Publié par Laure-Anne in Alimentation

Alimentation

Parlons de l’alimentation. Comme toutes choses, et afin de ne pas se faire influencer par la pensée unique, il faut défaire tous les schémas établis et rebâtir un nouveau système de connaissance. La remise en question, c’est la base de l’évolution. L’alimentation faisant partie intégrante de notre vie, je pense qu’il est important de faire un petit dossier là-dessus.

C’est un merveilleux domaine où, tous les jours, nous avons le pouvoir de faire nos choix de consom’acteurs. Et par nos choix de consommation, nous finançons le monde que l’on veut voir.


Bio et local

L'alimentation

Que signifie bio ? Bio est malheureusement devenu un label, alors qu’il devrait être un pléonasme. C’est l’agriculture normale qui a toujours existé jusque dans les années 70 où l’industrie a imposé l’agriculture intensive, l’agriculture chimique. Cette agriculture du génocide a remplacé l’agriculture naturelle ou « bio » en imposant ses monocultures, ses pesticides et ses OGMs dans le but de produire toujours plus et moins cher, la folie capitaliste. Cela devrait plutôt être l’agriculture intensive qui devrait porter le label « toxique » ou « OGM », car ce qu’il se passe aujourd’hui, c’est que l’agriculture naturelle est labellisée alors qu’on considère normal une agriculture toxique.

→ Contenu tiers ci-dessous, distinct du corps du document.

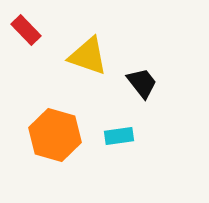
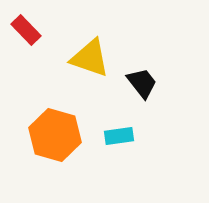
yellow triangle: moved 2 px right, 2 px down
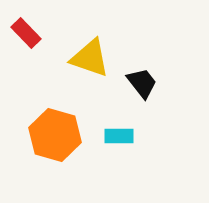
red rectangle: moved 3 px down
cyan rectangle: rotated 8 degrees clockwise
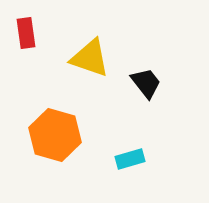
red rectangle: rotated 36 degrees clockwise
black trapezoid: moved 4 px right
cyan rectangle: moved 11 px right, 23 px down; rotated 16 degrees counterclockwise
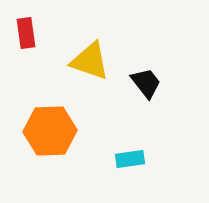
yellow triangle: moved 3 px down
orange hexagon: moved 5 px left, 4 px up; rotated 18 degrees counterclockwise
cyan rectangle: rotated 8 degrees clockwise
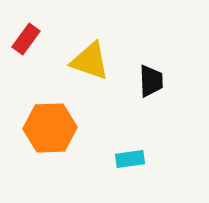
red rectangle: moved 6 px down; rotated 44 degrees clockwise
black trapezoid: moved 5 px right, 2 px up; rotated 36 degrees clockwise
orange hexagon: moved 3 px up
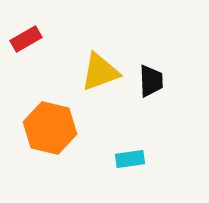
red rectangle: rotated 24 degrees clockwise
yellow triangle: moved 10 px right, 11 px down; rotated 39 degrees counterclockwise
orange hexagon: rotated 15 degrees clockwise
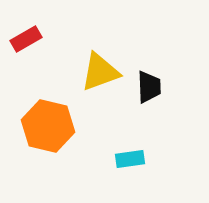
black trapezoid: moved 2 px left, 6 px down
orange hexagon: moved 2 px left, 2 px up
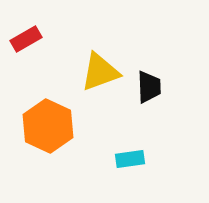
orange hexagon: rotated 12 degrees clockwise
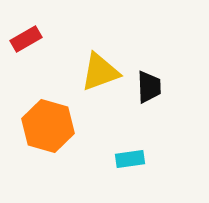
orange hexagon: rotated 9 degrees counterclockwise
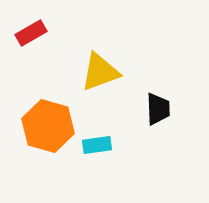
red rectangle: moved 5 px right, 6 px up
black trapezoid: moved 9 px right, 22 px down
cyan rectangle: moved 33 px left, 14 px up
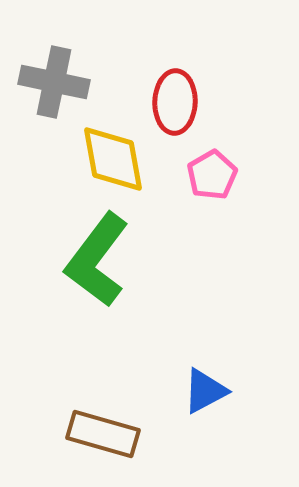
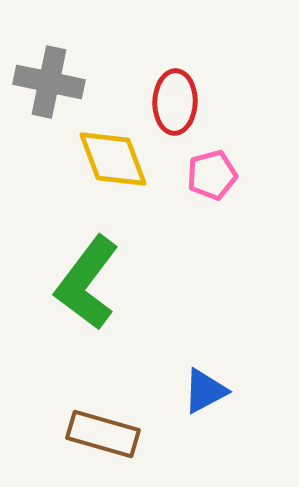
gray cross: moved 5 px left
yellow diamond: rotated 10 degrees counterclockwise
pink pentagon: rotated 15 degrees clockwise
green L-shape: moved 10 px left, 23 px down
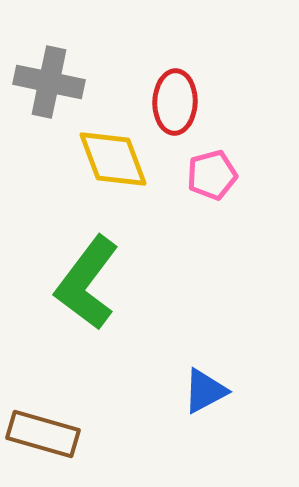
brown rectangle: moved 60 px left
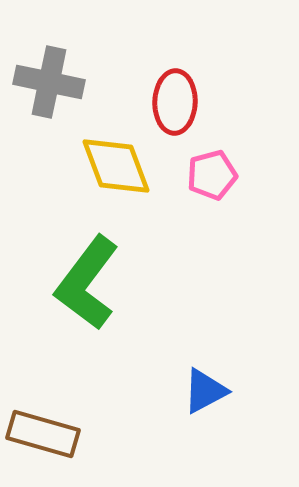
yellow diamond: moved 3 px right, 7 px down
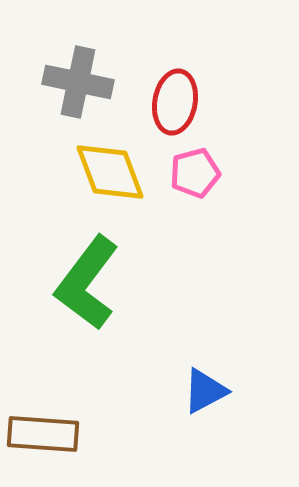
gray cross: moved 29 px right
red ellipse: rotated 8 degrees clockwise
yellow diamond: moved 6 px left, 6 px down
pink pentagon: moved 17 px left, 2 px up
brown rectangle: rotated 12 degrees counterclockwise
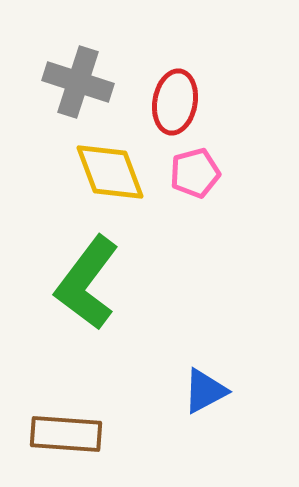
gray cross: rotated 6 degrees clockwise
brown rectangle: moved 23 px right
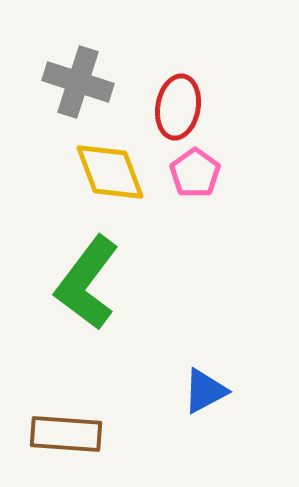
red ellipse: moved 3 px right, 5 px down
pink pentagon: rotated 21 degrees counterclockwise
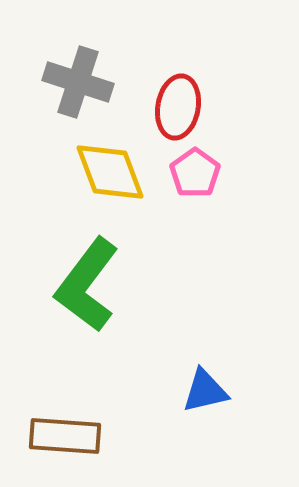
green L-shape: moved 2 px down
blue triangle: rotated 15 degrees clockwise
brown rectangle: moved 1 px left, 2 px down
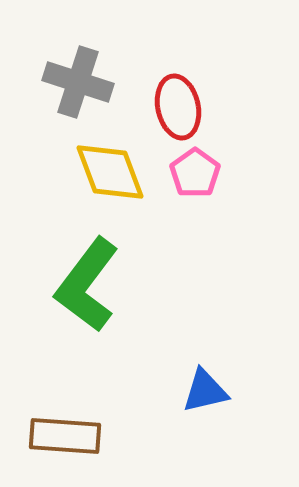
red ellipse: rotated 22 degrees counterclockwise
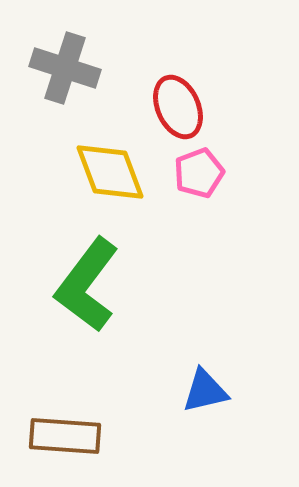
gray cross: moved 13 px left, 14 px up
red ellipse: rotated 12 degrees counterclockwise
pink pentagon: moved 4 px right; rotated 15 degrees clockwise
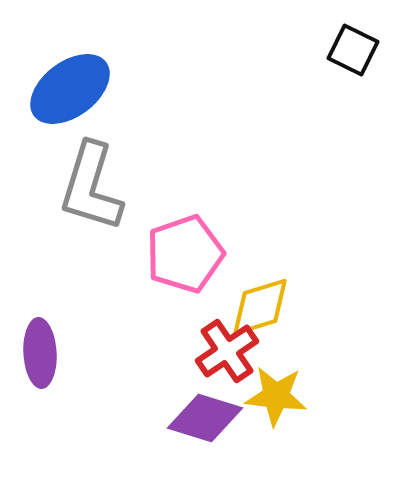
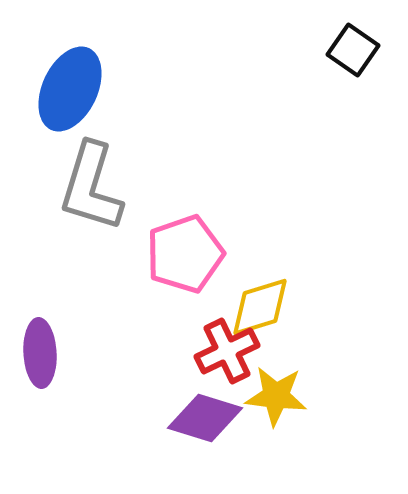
black square: rotated 9 degrees clockwise
blue ellipse: rotated 28 degrees counterclockwise
red cross: rotated 8 degrees clockwise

L’agriculture intensive a fait énormément de ravage sur notre Terre Mère. Les sols se désertifient, les insectes sont tués par les pesticides, c’est toute la biodiversité qui en prend en coup et si nous n’arrêtons pas le massacre, nous allons droit à la catastrophe. Et ne parlons pas des OGMs.

Les seules études sur les OGMs qui disent qu’il n’y a pas de risque pour la santé, ce sont celles financées par Monsanto, la plus grande firme de l’agriculture chimique du monde. Alors autant dire qu’il y a des intérêts financiers à cacher la vérité. Leurs études s’arrêtent à 3 mois, alors que les études indépendantes ont prouvés que c’est à partir de 3 mois que les symptômes apparaissent. Cette agriculture chimique est néfaste pour notre santé.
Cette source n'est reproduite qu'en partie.